Looking for feedback on my party plan.

30th year wedding anniversary party. 25 - 35 people, August 24th (damn how time flys)!

Main course:

·        Prime Rib
·        Beef Tenderloin

My plan is to put both the PR and tenderloin in a Souis Vide bath starting at 8am at 130F, pull from the Souis Vide at 5pm and sear on my gas grill, then serve with salad and sides. The Souis Vide would be 9hrs at 130F if I follow 8am-5pm.

What do you guys think?  Too long a bath?

Maybe I am overthinking this thing. I have done several PRs and round roasts at 20-24hrs and everyone came out fine. (bark crust with blow torch)

I wanted to crust it on my gas grill (3 burner) just rebuilt, so I would not freak out my guests with a full on weed burner blow torch that ends up on their plate… I am not sure but some people might think that is too weird and not want to eat it from a blow torch - I know it’s the same thing, but a gas grill sear seems a little more conventional than a he-man blow torch.

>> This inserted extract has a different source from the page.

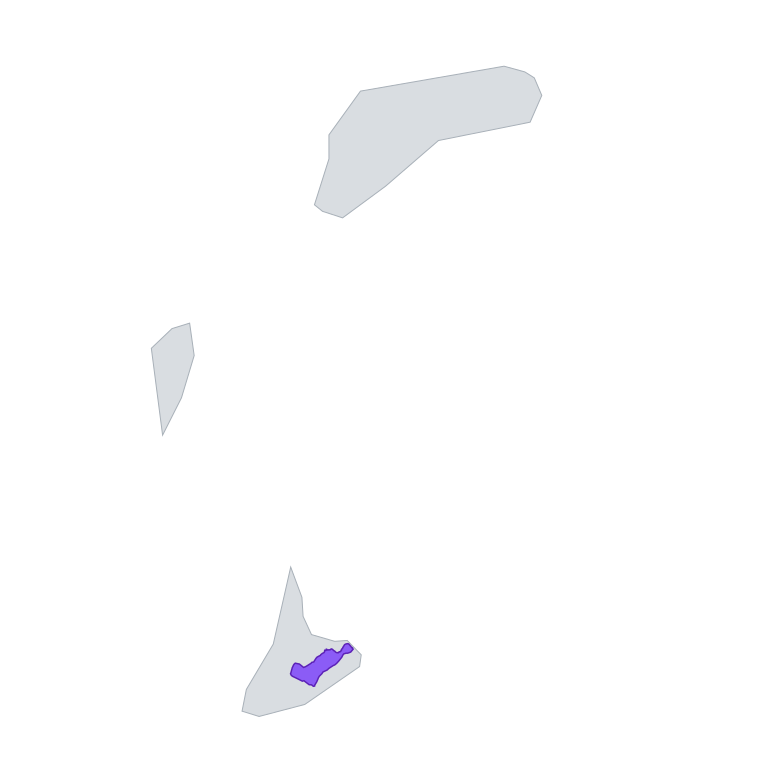 Ouani, Andjouân, Comoros shown in context, rotated 75°
{"feature_id": "10938185B16418977449415", "entity_name": "Ouani", "entity_type": "district", "adm_level": 2, "iso_a3": "COM", "parent_name": "Comoros", "parent_adm1": "Andjouân", "projection": "mercator", "projection_center": [44.433, -12.159], "detail": "fine", "context": "in_parent", "style": "filled", "palette": "violet", "viewbox_px": 768, "rotation_deg": 75, "n_neighbors": 0, "source": "geoboundaries", "source_scale": "gbopen_adm2", "svg_char_len": 3233}
<svg xmlns="http://www.w3.org/2000/svg" viewBox="0 0 768 768"><g transform="rotate(75 384 384)"><path d="M201.3,398.7L192.9,404.8L152.3,378.9L129.1,372.7L95.0,330.9L108.1,185.8L119.0,167.2L127.2,159.6L146.1,156.9L168.9,175.1L162.9,268.4L193.3,331.2L212.8,381.0L201.3,398.7ZM650.6,480.7L673.0,543.4L672.8,590.7L663.3,605.8L643.4,596.0L606.6,558.3L536.7,521.5L568.8,518.5L587.5,522.3L607.3,518.9L619.8,498.2L622.2,485.9L639.7,476.1L650.6,480.7ZM344.9,583.2L376.1,611.1L289.3,599.5L275.6,574.4L274.9,556.0L307.4,560.0L344.9,583.2Z" fill="#d9dde1" stroke="#a8b0b8" stroke-width="1"/><path d="M632.2,482.5L631.7,482.6L631.4,482.6L631.2,482.6L630.9,482.7L631.0,482.9L630.8,483.1L630.6,483.2L630.2,483.3L629.8,483.5L629.6,483.6L629.4,483.7L629.3,483.8L629.1,483.9L628.7,484.0L628.2,484.2L628.1,484.3L627.9,484.5L627.7,484.5L627.2,484.8L626.9,484.8L626.6,484.9L626.3,485.1L626.2,485.2L626.1,485.3L626.0,485.5L625.9,485.6L625.7,485.7L625.6,485.9L625.5,486.0L625.4,486.3L625.4,486.6L625.3,486.9L625.3,487.2L625.3,487.4L625.3,488.2L625.3,488.6L625.4,488.9L625.5,489.2L625.7,489.7L625.8,489.8L626.1,490.1L626.4,490.4L626.5,490.5L626.8,490.8L627.0,491.1L627.2,491.3L627.3,491.4L627.4,491.5L627.6,491.6L627.8,491.9L627.9,492.0L628.0,492.1L628.3,492.2L628.4,492.3L628.5,492.4L628.6,492.6L628.8,492.9L628.9,493.1L629.0,493.3L629.3,493.5L629.4,493.8L629.5,493.8L629.8,493.9L630.0,493.9L630.1,494.0L630.2,494.3L630.3,494.4L630.5,494.4L630.6,494.5L630.8,494.7L630.8,494.9L630.8,495.0L631.0,495.3L631.2,495.5L631.2,495.8L631.3,496.0L631.2,496.1L631.1,496.3L631.3,496.5L631.3,496.8L631.3,497.1L631.3,497.3L631.7,497.6L631.7,497.8L631.7,498.0L631.5,498.3L631.4,498.5L631.4,498.8L631.3,499.0L631.2,499.3L630.8,499.8L630.7,499.9L630.6,500.0L630.4,500.1L630.2,500.2L630.1,500.3L629.9,500.5L629.4,500.6L629.2,500.8L629.0,501.1L628.8,501.2L628.7,501.4L628.5,501.5L628.3,501.7L628.1,501.8L627.9,501.9L627.8,502.0L627.5,502.1L627.2,502.3L627.0,502.5L626.8,502.7L626.6,502.8L626.5,503.0L626.4,503.1L626.3,503.3L626.3,503.5L626.4,503.9L626.4,504.1L626.5,504.3L626.7,504.6L626.8,504.8L626.8,505.0L626.7,505.2L626.7,505.4L626.6,505.7L626.5,505.9L626.6,506.1L626.5,506.4L626.4,506.6L626.4,506.8L626.3,507.0L626.2,507.2L626.2,507.3L626.3,507.4L626.3,507.5L626.2,507.6L626.1,507.8L625.8,508.0L625.7,508.0L625.4,508.0L625.2,508.4L625.3,508.5L625.5,508.6L625.8,508.9L626.1,508.9L626.3,509.0L626.3,509.3L626.1,509.8L625.9,510.2L627.1,510.7L627.9,511.4L628.3,513.4L629.2,515.3L629.7,515.7L630.0,517.4L630.5,519.4L631.4,520.7L632.5,521.9L633.7,523.2L634.3,523.8L634.2,525.9L634.9,526.8L635.5,528.8L636.2,531.0L636.7,532.8L637.0,535.0L632.6,538.2L631.4,540.6L630.7,542.0L631.4,543.4L632.3,544.4L633.5,545.3L634.2,546.0L635.3,546.6L636.4,547.3L638.9,548.7L639.7,549.3L641.5,548.9L642.7,548.0L645.0,545.3L647.2,542.8L649.9,539.8L649.9,538.1L652.7,536.0L655.1,534.1L655.8,531.9L657.7,530.5L657.8,529.2L656.9,528.8L654.2,526.0L651.9,524.2L650.9,523.5L649.4,522.0L649.2,521.5L648.2,519.8L647.7,518.9L646.7,517.9L646.3,517.2L645.6,513.0L644.4,510.8L642.8,505.9L642.6,504.3L641.6,502.1L639.8,499.3L638.1,497.0L637.0,495.5L635.2,493.9L634.3,492.8L634.2,490.4L634.6,488.8L634.5,487.1L634.3,485.5L632.9,483.5L632.2,482.5Z" fill="#8b5cf6" stroke="#5b21b6" stroke-width="1.5"/></g></svg>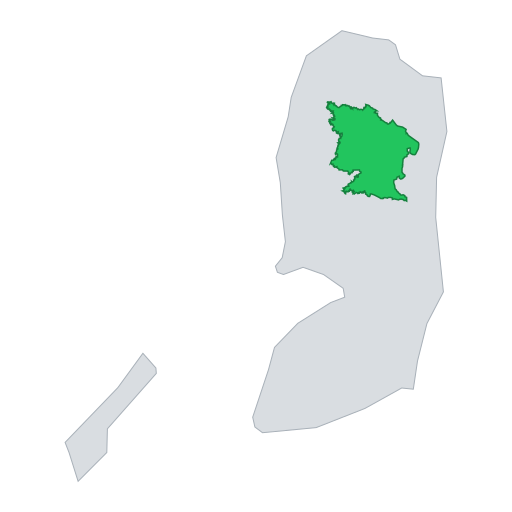 Nablus, West Bank, Palestine shown in context
{"feature_id": "87354302B42764778113026", "entity_name": "Nablus", "entity_type": "district", "adm_level": 2, "iso_a3": "PSE", "parent_name": "Palestine", "parent_adm1": "West Bank", "projection": "natural_earth1", "projection_center": [35.262, 32.179], "detail": "fine", "context": "in_parent", "style": "filled", "palette": "green", "viewbox_px": 512, "rotation_deg": 0, "n_neighbors": 0, "source": "geoboundaries", "source_scale": "gbopen_adm2", "svg_char_len": 6782}
<svg xmlns="http://www.w3.org/2000/svg" viewBox="0 0 512 512"><path d="M441.1,77.9L446.9,131.5L436.6,177.3L435.7,217.4L443.4,291.9L426.9,323.6L417.5,361.0L413.3,389.2L401.7,388.0L365.0,408.4L316.2,427.6L262.5,432.7L254.9,427.0L252.7,417.2L268.5,369.7L274.5,347.4L297.8,323.3L330.8,302.5L344.7,297.2L343.2,288.3L323.5,274.5L303.0,267.3L283.5,274.5L277.4,272.3L275.4,266.2L282.2,257.7L285.4,241.7L282.4,215.1L280.3,182.7L276.1,157.6L288.2,116.8L291.2,97.4L306.4,55.8L341.9,30.7L372.5,38.0L388.7,39.9L395.5,44.8L399.9,59.2L422.5,75.8L441.1,77.9ZM142.9,353.3L155.9,368.0L156.3,373.4L107.4,428.8L106.8,452.5L78.1,481.3L69.1,452.7L65.1,442.4L117.8,387.7L142.9,353.3Z" fill="#d9dde1" stroke="#a8b0b8" stroke-width="1"/><path d="M415.6,154.0L418.1,149.1L418.5,147.5L418.8,144.1L418.4,142.6L408.6,135.6L407.9,134.8L407.2,133.3L406.3,133.5L406.5,133.0L405.5,131.3L406.1,129.4L402.6,127.1L397.5,126.0L396.2,124.9L392.6,120.1L390.8,122.4L390.0,122.5L390.1,123.2L388.0,124.2L387.2,123.7L386.9,122.9L385.6,122.7L382.4,120.4L380.8,120.0L381.2,119.3L380.2,118.5L380.4,117.9L378.8,117.2L377.4,115.2L377.5,113.3L375.9,113.3L375.4,113.1L375.1,112.5L374.3,112.6L374.3,112.2L374.9,111.8L375.5,112.0L375.7,110.8L376.9,110.8L375.0,109.5L373.1,109.0L372.6,108.1L370.7,107.5L369.4,105.8L368.7,105.7L368.6,105.3L365.8,104.5L366.2,106.0L366.0,106.4L365.5,106.3L365.3,106.7L365.6,107.2L365.0,107.8L364.3,107.7L364.3,108.1L363.9,107.8L363.7,108.9L362.8,110.0L362.7,109.7L360.9,109.3L359.6,109.8L358.4,109.0L357.8,109.5L356.3,107.7L355.6,108.1L353.9,107.3L353.1,108.1L352.6,107.9L352.6,108.6L351.5,107.0L351.2,106.9L351.2,108.1L351.4,108.1L351.3,108.8L351.0,108.9L350.6,108.5L351.0,108.0L350.7,107.4L350.1,107.5L349.2,106.0L348.5,106.2L348.0,105.6L347.1,105.4L347.0,105.7L346.0,105.9L345.6,104.8L345.1,105.2L344.6,104.8L342.6,104.7L342.5,105.2L341.9,105.3L342.1,105.5L340.2,106.5L339.3,107.5L338.1,107.5L336.4,106.3L336.4,105.9L335.3,105.6L334.4,103.9L334.4,103.3L333.9,103.5L333.7,104.3L333.2,103.2L332.7,103.6L331.2,102.8L330.9,102.4L331.3,102.2L331.0,101.7L330.3,102.1L327.6,101.9L327.3,102.3L327.7,102.9L328.4,102.9L328.9,102.5L328.7,102.3L329.7,102.1L329.5,102.3L329.6,104.0L328.5,104.1L327.9,104.6L328.1,105.1L327.6,105.5L327.8,106.3L327.0,106.5L327.0,107.2L326.6,107.7L326.9,108.0L327.7,107.0L327.9,107.3L327.4,107.9L327.6,109.0L329.1,109.0L328.9,109.4L329.6,110.0L330.3,109.9L330.8,110.4L330.4,110.9L330.7,111.5L331.2,111.7L332.0,111.4L332.0,111.0L333.3,111.0L332.7,112.5L332.0,113.1L333.4,112.9L333.2,114.3L333.9,114.7L333.9,115.3L333.4,115.0L333.5,115.4L333.7,115.8L334.3,115.7L334.7,116.2L333.8,117.2L333.9,117.8L333.5,118.2L332.7,118.0L333.3,118.6L334.9,118.5L334.9,119.1L334.4,118.9L334.4,119.3L333.6,119.6L334.0,120.0L332.8,120.3L331.7,119.4L331.3,119.6L330.9,119.1L330.0,120.0L329.5,119.3L329.3,119.4L329.6,119.7L328.9,121.3L329.3,121.9L329.7,121.3L330.3,121.5L329.8,122.2L329.9,123.1L330.3,123.0L330.7,123.6L330.4,124.0L330.7,124.8L331.7,124.7L331.2,124.3L331.5,123.6L331.9,124.1L332.4,124.1L332.9,124.4L332.7,125.0L333.1,125.2L333.2,125.8L334.2,126.7L333.8,127.2L333.9,127.7L332.5,128.3L332.3,129.0L332.7,130.5L333.5,130.9L334.3,130.3L335.9,130.6L335.9,131.1L336.8,131.6L336.6,132.1L336.9,132.3L338.3,131.7L338.2,132.3L338.5,132.5L337.5,132.3L336.8,132.8L337.4,133.0L337.2,133.4L337.9,133.6L338.5,133.0L339.1,133.6L339.7,133.7L339.4,134.4L339.9,135.3L340.2,135.2L340.1,134.4L340.8,134.0L340.7,133.4L341.3,133.3L341.4,133.9L341.7,134.0L342.1,133.5L342.3,134.2L341.7,136.5L341.1,136.9L340.9,137.6L340.1,135.8L339.9,135.8L340.6,138.0L339.6,138.7L339.2,138.5L338.5,139.9L338.7,141.0L339.9,142.0L340.0,142.5L339.5,142.4L338.7,141.4L339.7,143.2L339.5,143.5L338.9,142.3L338.7,142.8L338.3,142.8L338.7,143.1L338.2,143.6L338.6,144.1L338.5,144.6L338.0,145.2L338.3,145.8L337.8,146.2L337.9,146.5L337.0,148.3L337.8,148.9L336.6,149.9L336.6,151.2L335.8,152.6L335.8,153.0L335.3,153.2L335.5,154.2L336.2,154.1L336.7,153.6L337.6,154.2L337.5,156.9L336.1,156.3L336.1,157.5L334.8,158.3L335.0,159.3L335.3,159.2L335.1,159.6L334.2,159.7L333.9,159.2L333.3,160.2L331.7,160.3L330.5,163.5L331.0,163.1L331.9,164.5L332.7,164.2L332.6,164.7L333.6,165.4L333.4,165.9L333.7,166.0L333.9,165.5L334.3,165.8L334.4,166.5L334.1,166.8L334.8,167.3L336.3,166.8L336.4,167.1L336.8,166.9L336.7,167.4L339.0,169.1L339.1,169.9L342.5,169.8L343.3,171.0L347.8,171.1L348.6,172.7L349.4,173.3L348.4,173.9L349.6,174.6L351.4,172.4L352.1,172.6L352.4,171.7L353.2,171.4L352.9,170.2L353.1,170.1L359.4,169.9L359.6,171.2L361.1,172.1L360.8,173.2L359.7,173.5L358.2,174.7L358.3,176.9L357.9,177.2L357.1,177.3L356.6,176.5L357.3,175.4L356.8,175.0L356.3,175.5L356.2,176.1L355.9,176.0L355.4,176.7L354.6,176.5L354.4,176.8L355.0,177.8L354.5,178.8L354.8,178.9L354.7,179.5L353.6,180.1L353.9,180.8L353.2,181.6L352.3,181.9L351.8,181.5L352.0,182.1L350.8,182.5L350.8,183.2L350.1,183.2L348.2,184.2L348.1,184.9L348.6,185.3L348.8,186.3L346.8,186.3L346.4,186.8L345.9,186.7L345.2,187.3L345.1,187.9L344.8,187.7L343.1,188.1L343.6,188.9L344.1,188.9L344.3,189.3L344.0,189.5L344.0,190.5L342.5,190.9L343.4,191.3L343.9,190.9L344.0,191.9L344.9,192.0L345.1,192.3L344.7,193.0L345.3,193.7L345.6,193.8L345.7,192.6L345.3,192.7L345.3,192.2L346.0,191.9L345.9,191.4L346.4,191.3L346.5,191.8L347.5,191.8L348.0,191.4L348.4,191.7L348.7,191.4L348.5,191.0L348.8,190.7L349.0,190.9L349.4,190.2L349.0,191.1L349.4,191.2L350.1,189.8L349.7,189.6L349.8,189.2L350.4,189.1L350.8,190.3L352.2,190.5L352.2,190.8L352.7,190.6L352.6,191.2L353.5,190.4L353.8,191.0L353.2,191.7L353.9,191.3L354.2,191.6L352.8,192.4L353.2,192.7L353.0,193.8L353.8,193.6L354.7,194.4L354.3,193.7L356.3,192.7L355.7,192.3L357.7,192.9L357.8,193.5L359.1,193.3L358.6,192.6L359.2,192.2L360.1,192.3L360.3,191.8L361.9,193.0L362.2,192.6L363.0,192.9L363.1,192.5L363.4,192.7L363.7,192.5L362.7,191.9L363.7,191.6L364.6,190.8L364.8,190.9L364.8,192.0L365.7,192.7L365.4,193.4L365.6,194.1L366.5,194.4L367.3,195.2L367.2,195.6L368.2,196.4L369.6,196.5L370.3,194.9L370.2,194.1L370.9,193.8L374.2,194.9L379.5,197.6L380.7,198.5L382.9,198.6L383.4,198.4L383.3,197.9L384.7,197.5L387.6,198.1L388.3,197.4L390.6,197.4L392.4,198.0L392.4,199.4L394.3,198.9L398.6,199.9L399.5,199.3L401.2,199.1L403.3,199.6L404.2,200.6L405.3,200.3L406.7,201.1L406.6,197.4L404.9,196.7L404.8,195.6L403.2,194.8L401.3,195.1L400.4,194.8L400.1,194.0L398.6,193.0L397.9,191.8L397.3,191.7L396.1,189.6L395.1,188.9L394.6,185.4L393.7,182.9L393.8,180.5L393.9,180.0L396.6,179.1L397.0,177.2L399.2,176.2L399.4,178.2L400.8,179.1L402.5,178.5L404.9,176.2L404.9,175.1L402.9,173.7L402.7,173.0L402.0,172.4L402.0,168.3L402.6,166.7L402.4,165.2L402.8,164.9L402.6,164.6L403.1,158.9L404.0,158.2L404.4,157.2L406.9,156.5L407.0,154.8L408.7,153.7L408.4,152.3L407.2,151.1L407.3,148.6L410.0,147.9L410.3,148.9L409.9,152.0L410.6,153.4L412.5,154.5L414.8,154.7L415.6,154.0Z" fill="#22c55e" stroke="#15803d" stroke-width="1.5"/></svg>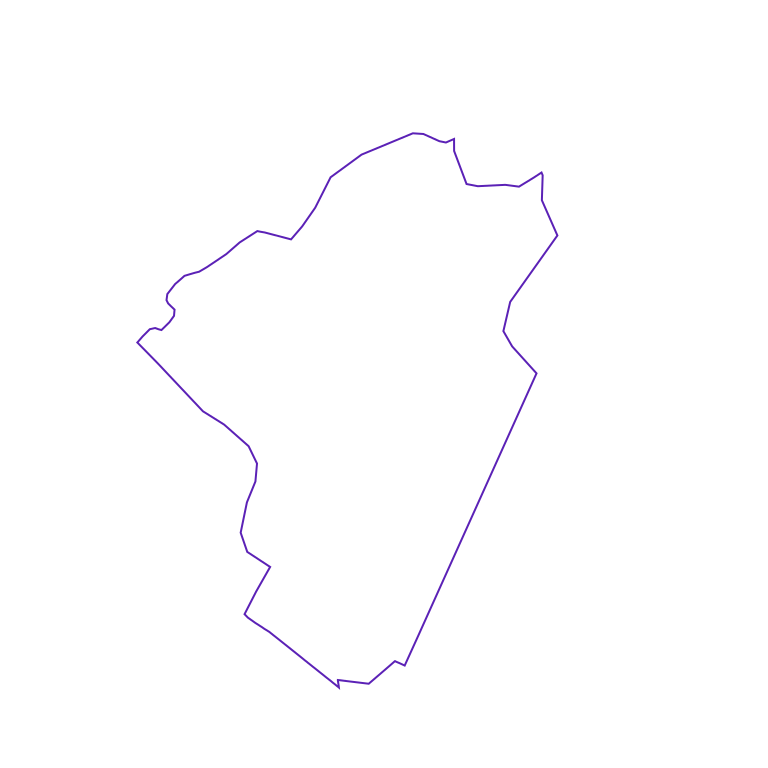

My invitations say the party starts at 4pm, give the guests some time to mingle and have a few beverages before dinner.

How's that sound?

Thanks,

John in Montana


----------



## 6GRILLZNTN (Jul 28, 2019)

Sounds like you have a good plan.  Personally, I'd break out the blowtorch for some true entertainment.  Happy Anniversary John!


----------



## drdon (Jul 28, 2019)

First --- Congratulations on the Anniversary!
I would be curious about the difference between "cooking below 140 and the amount of time needed for pasteurizing at 130"  I know someone smarter will help, but I like the idea. I have only done steak and fish in the sous vide. But those are much shorter times.



5GRILLZNTN said:


> Personally, I'd break out the blowtorch for some true entertainment.


 And don't forget to tell them you "Boiled it" first!!!!!


----------



## Braz (Jul 28, 2019)

I think 9 hours is too long for tenderloin. I do tenderloins (filet mignon) for 2-3 hours. Longer than that and I think the texture begins to suffer. Long cooks work well for lesser cuts of meat (like a sirloin) but the tenderloin is pretty tender (giggle) to begin with.


----------



## Bearcarver (Jul 28, 2019)

Personally I wouldn't do a Prime Rib in SV, because it's already super Tender, but as long as you give it a good sear, it should take care of some of the Fat the SV doesn't do anything with. I don't like SV'd Fat.
Your plan sounds fine, and any meat that isn't a tough cut, should be fine under 12 hours in the SV.
On the Temp, I read that you should not go lower than 130°, so I always give it 131° or 132° SV Temp as a 1° or 2° cushion.

Bear


----------